Substack

Saturday, August 11, 2012

Unintended consequences of carbon credit trades

Consider the parable of a child who is prone to occasional misbehavior. To encourage him to change this bad habit, every time he misbehaves the parents offer a small cash reward if the child behaves well for a week afterwards. The child soon realizes the benefit from misbehaving as frequently as possible so as to maximize his reward payouts. The net result is that, far from reducing bad behavior, the cash reward actually ends up worsening the child's behavior.

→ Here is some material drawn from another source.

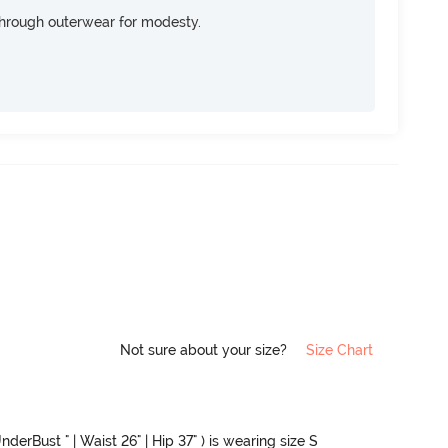
through outerwear for modesty.
Not sure about your size?
Size Chart
nderBust " | Waist 26" | Hip 37" ) is wearing size S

In a similar context, Times has an interesting story that highlights how carbon trading to mitigate ozone-depleting greenhouse gas emissions (used in refrigeration and air conditioning) has had the unintended effect of actually increasing emissions. It shows how this has distorted the incentives of manufacturers of such gases
The more dangerous the gas, the more that manufacturers in developing nations would be compensated as they reduced their emissions... they could earn one carbon credit by eliminating one ton of carbon dioxide, but could earn more than 11,000 credits by simply destroying a ton of an obscure waste gas normally released in the manufacturing of a widely used coolant gas...That incentive has driven plants in the developing world not only to increase production of the coolant gas but also to keep it high...

Since 2005 the 19 plants receiving the waste gas payments have profited handsomely from an unlikely business: churning out more harmful coolant gas so they can be paid to destroy its waste byproduct. The high output keeps the prices of the coolant gas irresistibly low, discouraging air-conditioning companies from switching to less-damaging alternative gases. That means, critics say, that United Nations subsidies intended to improve the environment are instead creating their own damage...
The production of coolants was so driven by the lure of carbon credits for waste gas that in the first few years more than half of the plants operated only until they had produced the maximum amount of gas eligible for the carbon credit subsidy, then shut down until the next year... The manufacturers have grown accustomed to an income stream that in some years accounted for half their profits... Some Chinese producers have said that if the payments were to end, they would vent gas skyward.
In fact, these 19 plants producing HFC-23 have taken 46% of all carbon credits issued by the United Nations Environment Program.















This is yet another example of the challenge associated with effective enforcement of any emissions trading scheme. I have blogged earlier here, here, and here, about how carbon tax, being very simple, is a more realistic and therefore implementable strategy to reduce carbon emissions.